*** Records for the exercise ***

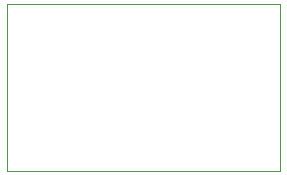
<source format=gbr>
%TF.GenerationSoftware,KiCad,Pcbnew,9.0.5*%
%TF.CreationDate,2025-12-03T16:04:52-06:00*%
%TF.ProjectId,Modulo LIFI,4d6f6475-6c6f-4204-9c49-46492e6b6963,rev?*%
%TF.SameCoordinates,Original*%
%TF.FileFunction,Profile,NP*%
%FSLAX46Y46*%
G04 Gerber Fmt 4.6, Leading zero omitted, Abs format (unit mm)*
G04 Created by KiCad (PCBNEW 9.0.5) date 2025-12-03 16:04:52*
%MOMM*%
%LPD*%
G01*
G04 APERTURE LIST*
%TA.AperFunction,Profile*%
%ADD10C,0.050000*%
%TD*%
G04 APERTURE END LIST*
D10*
X1590000Y-1750000D02*
X24665991Y-1750000D01*
X24665991Y-15825991D01*
X1590000Y-15825991D01*
X1590000Y-1750000D01*
M02*

</source>
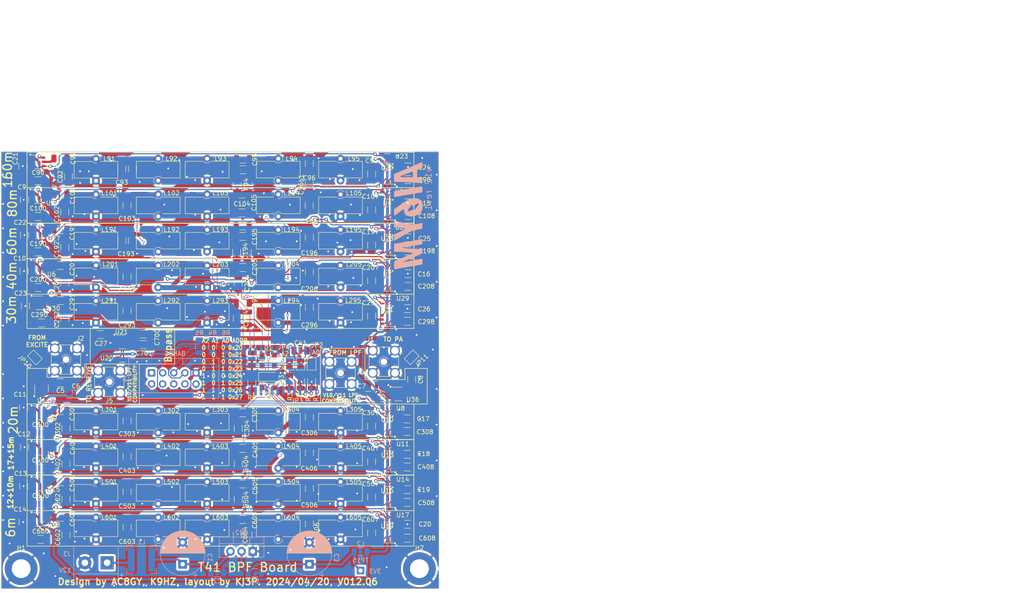
<source format=kicad_pcb>
(kicad_pcb
	(version 20240108)
	(generator "pcbnew")
	(generator_version "8.0")
	(general
		(thickness 1.6)
		(legacy_teardrops no)
	)
	(paper "A4")
	(layers
		(0 "F.Cu" signal)
		(31 "B.Cu" signal)
		(32 "B.Adhes" user "B.Adhesive")
		(33 "F.Adhes" user "F.Adhesive")
		(34 "B.Paste" user)
		(35 "F.Paste" user)
		(36 "B.SilkS" user "B.Silkscreen")
		(37 "F.SilkS" user "F.Silkscreen")
		(38 "B.Mask" user)
		(39 "F.Mask" user)
		(40 "Dwgs.User" user "User.Drawings")
		(41 "Cmts.User" user "User.Comments")
		(42 "Eco1.User" user "User.Eco1")
		(43 "Eco2.User" user "User.Eco2")
		(44 "Edge.Cuts" user)
		(45 "Margin" user)
		(46 "B.CrtYd" user "B.Courtyard")
		(47 "F.CrtYd" user "F.Courtyard")
		(48 "B.Fab" user)
		(49 "F.Fab" user)
		(50 "User.1" user)
		(51 "User.2" user)
		(52 "User.3" user)
		(53 "User.4" user)
		(54 "User.5" user)
		(55 "User.6" user)
		(56 "User.7" user)
		(57 "User.8" user)
		(58 "User.9" user)
	)
	(setup
		(stackup
			(layer "F.SilkS"
				(type "Top Silk Screen")
			)
			(layer "F.Paste"
				(type "Top Solder Paste")
			)
			(layer "F.Mask"
				(type "Top Solder Mask")
				(thickness 0.01)
			)
			(layer "F.Cu"
				(type "copper")
				(thickness 0.035)
			)
			(layer "dielectric 1"
				(type "core")
				(thickness 1.51)
				(material "FR4")
				(epsilon_r 4.5)
				(loss_tangent 0.02)
			)
			(layer "B.Cu"
				(type "copper")
				(thickness 0.035)
			)
			(layer "B.Mask"
				(type "Bottom Solder Mask")
				(thickness 0.01)
			)
			(layer "B.Paste"
				(type "Bottom Solder Paste")
			)
			(layer "B.SilkS"
				(type "Bottom Silk Screen")
			)
			(copper_finish "None")
			(dielectric_constraints no)
		)
		(pad_to_mask_clearance 0)
		(allow_soldermask_bridges_in_footprints no)
		(grid_origin 50.038 149.86)
		(pcbplotparams
			(layerselection 0x00010fc_ffffffff)
			(plot_on_all_layers_selection 0x0000000_00000000)
			(disableapertmacros no)
			(usegerberextensions no)
			(usegerberattributes yes)
			(usegerberadvancedattributes yes)
			(creategerberjobfile yes)
			(dashed_line_dash_ratio 12.000000)
			(dashed_line_gap_ratio 3.000000)
			(svgprecision 4)
			(plotframeref no)
			(viasonmask no)
			(mode 1)
			(useauxorigin no)
			(hpglpennumber 1)
			(hpglpenspeed 20)
			(hpglpendiameter 15.000000)
			(pdf_front_fp_property_popups yes)
			(pdf_back_fp_property_popups yes)
			(dxfpolygonmode yes)
			(dxfimperialunits yes)
			(dxfusepcbnewfont yes)
			(psnegative no)
			(psa4output no)
			(plotreference yes)
			(plotvalue yes)
			(plotfptext yes)
			(plotinvisibletext no)
			(sketchpadsonfab no)
			(subtractmaskfromsilk no)
			(outputformat 1)
			(mirror no)
			(drillshape 0)
			(scaleselection 1)
			(outputdirectory "")
		)
	)
	(net 0 "")
	(net 1 "+12V")
	(net 2 "GND")
	(net 3 "Net-(U22-VO)")
	(net 4 "Net-(J3-Pin_1)")
	(net 5 "unconnected-(J4-Pin_1-Pad1)")
	(net 6 "unconnected-(J4-Pin_2-Pad2)")
	(net 7 "unconnected-(J4-Pin_3-Pad3)")
	(net 8 "unconnected-(J4-Pin_4-Pad4)")
	(net 9 "/SDA2")
	(net 10 "unconnected-(J4-Pin_6-Pad6)")
	(net 11 "/SCL2")
	(net 12 "unconnected-(J4-Pin_8-Pad8)")
	(net 13 "+3V3")
	(net 14 "Net-(JP2-A)")
	(net 15 "Net-(JP3-A)")
	(net 16 "Net-(JP4-A)")
	(net 17 "Net-(U35-~{RESET})")
	(net 18 "/RFIN")
	(net 19 "/80m")
	(net 20 "/40m")
	(net 21 "/20m")
	(net 22 "/12{slash}10m")
	(net 23 "/6m")
	(net 24 "/NF")
	(net 25 "/~{80m}")
	(net 26 "/~{40m}")
	(net 27 "/~{20m}")
	(net 28 "/17{slash}15m")
	(net 29 "/~{12{slash}10m}")
	(net 30 "/~{6m}")
	(net 31 "/~{NF}")
	(net 32 "/RF62")
	(net 33 "/RF63")
	(net 34 "/RF64")
	(net 35 "/RF65")
	(net 36 "/RF66")
	(net 37 "/RFOUT")
	(net 38 "/RF2")
	(net 39 "/RF3")
	(net 40 "/RF4")
	(net 41 "/RF5")
	(net 42 "/RF6")
	(net 43 "/RF72")
	(net 44 "/RF73")
	(net 45 "/RF74")
	(net 46 "/RF75")
	(net 47 "/RF76")
	(net 48 "/RF12")
	(net 49 "/RF13")
	(net 50 "/RF14")
	(net 51 "/RF15")
	(net 52 "/RF16")
	(net 53 "/160m")
	(net 54 "/~{160m}")
	(net 55 "/60m")
	(net 56 "/~{60m}")
	(net 57 "/30m")
	(net 58 "/~{30m}")
	(net 59 "/~{17{slash}15m}")
	(net 60 "/17m")
	(net 61 "/RF82")
	(net 62 "/RF83")
	(net 63 "/RF84")
	(net 64 "/RF85")
	(net 65 "/RF86")
	(net 66 "/RF22")
	(net 67 "unconnected-(U35-NC-Pad11)")
	(net 68 "/RF23")
	(net 69 "/RF24")
	(net 70 "unconnected-(U35-NC-Pad14)")
	(net 71 "/RF25")
	(net 72 "/RF26")
	(net 73 "unconnected-(U35-INTB-Pad19)")
	(net 74 "unconnected-(U35-INTA-Pad20)")
	(net 75 "/15m")
	(net 76 "unconnected-(U35-GPA4-Pad25)")
	(net 77 "unconnected-(U35-GPA5-Pad26)")
	(net 78 "unconnected-(U35-GPA6-Pad27)")
	(net 79 "unconnected-(U35-GPA7-Pad28)")
	(net 80 "/RF32")
	(net 81 "/RF33")
	(net 82 "/RF34")
	(net 83 "/RF35")
	(net 84 "/RF36")
	(net 85 "/RF42")
	(net 86 "/RF43")
	(net 87 "/RF44")
	(net 88 "/RF45")
	(net 89 "/RF46")
	(net 90 "/RF52")
	(net 91 "/RF53")
	(net 92 "/RF54")
	(net 93 "/RF55")
	(net 94 "/RF56")
	(net 95 "/RRF60")
	(net 96 "/RRF68")
	(net 97 "/RRF0")
	(net 98 "/RRF8")
	(net 99 "/RRF70")
	(net 100 "/RRF78")
	(net 101 "/RRF10")
	(net 102 "/RRF18")
	(net 103 "/RRF80")
	(net 104 "/RRF88")
	(net 105 "/RRF20")
	(net 106 "/RRF28")
	(net 107 "/RRF30")
	(net 108 "/RRF38")
	(net 109 "/RRF40")
	(net 110 "/RRF48")
	(net 111 "/RRF50")
	(net 112 "/RRF58")
	(net 113 "/RRF100")
	(net 114 "/RRF61")
	(net 115 "/RRF67")
	(net 116 "/RRF1")
	(net 117 "/RRF7")
	(net 118 "/RRF71")
	(net 119 "/RRF77")
	(net 120 "/RRF11")
	(net 121 "/RRF17")
	(net 122 "/RRF81")
	(net 123 "/RRF87")
	(net 124 "/RRF21")
	(net 125 "/RRF27")
	(net 126 "/RRF31")
	(net 127 "/RRF37")
	(net 128 "/RRF41")
	(net 129 "/RRF47")
	(net 130 "/RRF51")
	(net 131 "/RRF57")
	(net 132 "/RRF101")
	(net 133 "/RXTX")
	(net 134 "/~{RXTX}")
	(net 135 "/12m")
	(net 136 "/10m")
	(net 137 "/RF90")
	(net 138 "/RRF90")
	(net 139 "/RF92")
	(net 140 "/RRF91")
	(net 141 "/RRF93")
	(net 142 "/RF93")
	(net 143 "/RRF92")
	(net 144 "/RF91")
	(net 145 "/RRF200")
	(net 146 "/RRF201")
	(net 147 "/RRF202")
	(net 148 "/RRF203")
	(net 149 "/RRF204")
	(net 150 "/RRF205")
	(net 151 "/RRF206")
	(net 152 "/RRF207")
	(net 153 "/RRF208")
	(net 154 "/RRF209")
	(net 155 "/RRF210")
	(net 156 "/RRF211")
	(net 157 "/RRF212")
	(net 158 "/RRF213")
	(net 159 "/RRF214")
	(net 160 "/RRF215")
	(net 161 "/RRF216")
	(net 162 "/RRF217")
	(net 163 "/RRF250")
	(footprint "T41_Library:SOT-SC70" (layer "F.Cu") (at 138.176 59.746757 180))
	(footprint "Capacitor_SMD:C_1206_3216Metric" (layer "F.Cu") (at 104.14 129.54 90))
	(footprint "Capacitor_SMD:C_1206_3216Metric" (layer "F.Cu") (at 105.156 76.510757 180))
	(footprint "Capacitor_SMD:C_1206_3216Metric" (layer "F.Cu") (at 118.364 95.504 180))
	(footprint "T41_Library:FT37-toroid-vertical" (layer "F.Cu") (at 127.508 111.76))
	(footprint "Capacitor_SMD:C_1206_3216Metric" (layer "F.Cu") (at 142.8 122.1))
	(footprint "Jumper:SolderJumper-2_P1.3mm_Open_TrianglePad1.0x1.5mm" (layer "F.Cu") (at 57.662652 97.032652 135))
	(footprint "Capacitor_SMD:C_1206_3216Metric" (layer "F.Cu") (at 142.7 111.1 180))
	(footprint "Capacitor_SMD:C_1206_3216Metric" (layer "F.Cu") (at 58.42 72.898))
	(footprint "T41_Library:MASWSS0179-SOT-26" (layer "F.Cu") (at 58.674 134.112))
	(footprint "Capacitor_SMD:C_1206_3216Metric" (layer "F.Cu") (at 55.5 85.3 -90))
	(footprint "T41_Library:FT37-toroid-vertical" (layer "F.Cu") (at 97.028 119.888))
	(footprint "Capacitor_SMD:C_1206_3216Metric" (layer "F.Cu") (at 64.516 80.066757 90))
	(footprint "T41_Library:MASWSS0179-SOT-26" (layer "F.Cu") (at 138.176 113.538 180))
	(footprint "Capacitor_SMD:C_1206_3216Metric" (layer "F.Cu") (at 82.4 94.1))
	(footprint "Capacitor_SMD:C_1206_3216Metric" (layer "F.Cu") (at 105.152941 67 180))
	(footprint "Capacitor_SMD:C_1206_3216Metric" (layer "F.Cu") (at 78.74 127.762 -90))
	(footprint "T41_Library:FT37-toroid-vertical" (layer "F.Cu") (at 85.852 119.888))
	(footprint "Capacitor_SMD:C_1206_3216Metric" (layer "F.Cu") (at 78.74 135.89 -90))
	(footprint "Capacitor_SMD:C_1206_3216Metric" (layer "F.Cu") (at 120.396 110.744 90))
	(footprint "Capacitor_SMD:C_1206_3216Metric" (layer "F.Cu") (at 55.3 61 90))
	(footprint "T41_Library:FT37-toroid-vertical" (layer "F.Cu") (at 71.628 62.286757))
	(footprint "Capacitor_SMD:C_1206_3216Metric" (layer "F.Cu") (at 78.74 119.634 -90))
	(footprint "Capacitor_SMD:C_1206_3216Metric" (layer "F.Cu") (at 142.9 72.7))
	(footprint "T41_Library:FT37-toroid-vertical" (layer "F.Cu") (at 113.284 86.614))
	(footprint "T41_Library:MASWSS0179-SOT-26" (layer "F.Cu") (at 138.176 55.88 180))
	(footprint "T41_Library:SOT-SC70" (layer "F.Cu") (at 138.176 84.074 180))
	(footprint "Capacitor_SMD:C_1206_3216Metric" (layer "F.Cu") (at 63.5 67.818))
	(footprint "T41_Library:FT37-toroid-vertical" (layer "F.Cu") (at 113.284 111.76))
	(footprint "Connector_Coaxial:SMA_Amphenol_901-144_Vertical" (layer "F.Cu") (at 137.414 98.044))
	(footprint "Diode_SMD:D_SOD-123F" (layer "F.Cu") (at 111 104))
	(footprint "T41_Library:FT37-toroid-vertical" (layer "F.Cu") (at 97.028 111.76))
	(footprint "Capacitor_SMD:C_1206_3216Metric" (layer "F.Cu") (at 59.182 89.154))
	(footprint "T41_Library:FT37-toroid-vertical" (layer "F.Cu") (at 127.508 62.286757))
	(footprint "MountingHole:MountingHole_4.3mm_M4_DIN965_Pad" (layer "F.Cu") (at 54.538 145.36))
	(footprint "Capacitor_SMD:C_1206_3216Metric" (layer "F.Cu") (at 67.056 105.41 180))
	(footprint "Capacitor_SMD:C_1206_3216Metric" (layer "F.Cu") (at 104.14 121.412 90))
	(footprint "T41_Library:FT37-toroid-vertical" (layer "F.Cu") (at 71.628 119.888))
	(footprint "T41_Library:MASWSS0179-SOT-26"
		(layer "F.Cu")
		(uuid "37f3af08-2f51-4e11-9a50-f0c0333c86b4")
		(at 58.604 68.326)
		(descr "SOT, 6 Pin (https://www.jedec.org/sites/default/files/docs/Mo-178c.PDF variant AB), generated with kicad-footprint-generator ipc_gullwing_generator.py")
		(tags "SOT TO_SOT_SMD")
		(property "Reference" "U27"
			(at 3.372 1.524 0)
			(layer "F.SilkS")
			(uuid "b442cd0a-7177-44ba-933a-fba9ec1ea6e7")
			(effects
				(font
					(size 1 1)
					(thickness 0.15)
				)
			)
		)
		(property "Value" "MASWSS0179"
			(at 0 2.4 0)
			(layer "F.Fab")
			(uuid "44402d6e-c456-47a6-98cd-dc79c4dd4548")
			(effects
				(font
					(size 1 1)
					(thickness 0.15)
				)
			)
		)
		(property "Footprint" "T41_Library:MASWSS0179-SOT-26"
			(at 0 0 0)
			(unlocked yes)
			(layer "F.Fab")
			(hide yes)
			(uuid "b2df8cc8-5306-4c1b-947d-52db6606b403")
			(effects
				(font
					(size 1.27 1.27)
					(thickness 0.15)
				)
			)
		)
		(property "Datasheet" "https://cdn.macom.com/datasheets/MASWSS0179.pdf"
			(at 0 0 0)
			(unlocked yes)
			(layer "F.Fab")
			(hide yes)
			(uuid "71415a2b-0c84-4138-ad92-e03c54f0d264")
			(effects
				(font
					(size 1.27 1.27)
					(thickness 0.15)
				)
			)
		)
		(property "Description" ""
			(at 0 0 0)
			(unlocked yes)
			(layer "F.Fab")
			(hide yes)
			(uuid "a82591e7-de19-4c81-95ea-95ea742c7e46")
			(effects
				(font
					(size 1.27 1.27)
					(thickness 0.15)
				)
			)
		)
		(property "Mouser Part Number" "937-MASWSS0179-T"
			(at 0 0 0)
			(layer "F.Fab")
			(hide yes)
			(uuid "c656acb0-563e-4bed-b84b-15382699022a")
			(effects
				(font
					(size 1 1)
					(thickness 0.15)
				)
			)
		)
		(property ki_fp_filters "SOT?23*")
		(path "/ba325d62-a64c-441c-938f-5a2a46139c67")
		(sheetname "Root")
		(sheetfile "Kicad.kicad_sch")
		(clearance 0.1)
		(attr smd)
		(fp_line
			(start 0 -1.56)
			(end -1.397 -1.56)
			(stroke
				(width 0.12)
				(type solid)
			)
			(layer "F.SilkS")
			(uuid "dd6c0935-1a06-4477-9364-77e01fc395cb")
		)
		(fp_line
			(start 0 -1.56)
			(end 0.8 -1.56)
			(stroke
				(width 0.12)
				(type solid)
			)
			(layer "F.SilkS")
			(uuid "01c639b6-3075-48f1-b691-3fead44ae0d6")
		)
		(fp_line
			(start 0 1.56)
			(end -0.8 1.56)
			(stroke
				(width 0.12)
				(type solid)
			)
			(layer "F.SilkS")
			(uuid "cbfffd71-9f3d-48c2-a3bd-b5d410aa7c82")
		)
		(fp_line
			(start 0 1.56)
			(end 0.8 1.56)
			(stroke
				(width 0.12)
				(type solid)
			)
			(layer "F.SilkS")
			(uuid "8eeb1024-0b14-477d-9af2-ab99b9e89d1c")
		)
		(fp_circle
			(center -1.778 -1.651)
			(end -1.598395 -1.651)
			(stroke
				(width 0.12)
				(type solid)
			)
			(fill solid)
			(layer "F.SilkS")
			(uuid "07d2f0d0-3093-4bcc-ba10-35d80053d00c")
		)
		(fp_line
			(start -1.651 -1.778)
			(end -1.651 1.651)
			(stroke
				(width 0.05)
				(type solid)
			)
			(layer "F.CrtYd")
			(uuid "73476036-7908-49e0-a00c-854f68290691")
		)
		(fp_line
			(start -1.651 1.651)
			(end 1.651 1.651)
			(stroke
				(width 0.05)
				(type solid)
			)
			(layer "F.CrtYd")
			(uuid "1f5af617-f053-4346-a8f5-8dd261a01d21")
		)
		(fp_line
			(start 1.651 -1.778)
			(end -1.651 -1.778)
			(stroke
				(width 0.05)
				(type solid)
			)
			(layer "F.CrtYd")
			(uuid "83ff9b63-970c-4d89-9146-60e8c11c495c")
		)
		(fp_line
			(start 1.651 1.651)
			(end 1.651 -1.778)
			(stroke
				(width 0.05)
				(type solid)
			)
			(layer "F.CrtYd")
			(uuid "851a0103-dedc-4605-bf89-aa83b86f6585")
		)
		(fp_line
			(start -0.8 -1.05)
			(end -0.4 -1.45)
			(stroke
				(width 0.1)
				(type solid)
			)
			(layer "F.Fab")
			(uuid "2791085b-5f5f-4ede-8d3c-8e0c7dee3bf5")
		)
		(fp_line
			(start -0.8 1.45)
			(end -0.8 -1.05)
			(stroke
				(width 0.1)
				(type solid)
			)
			(layer "F.Fab")
	
... [2078246 chars truncated]
</source>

*** End of Records for the exercise ***

§ **Your task**: Across all the material above, work out how many lines hold the word "Paste", and answer with that number only.

§ **Completed task**: 6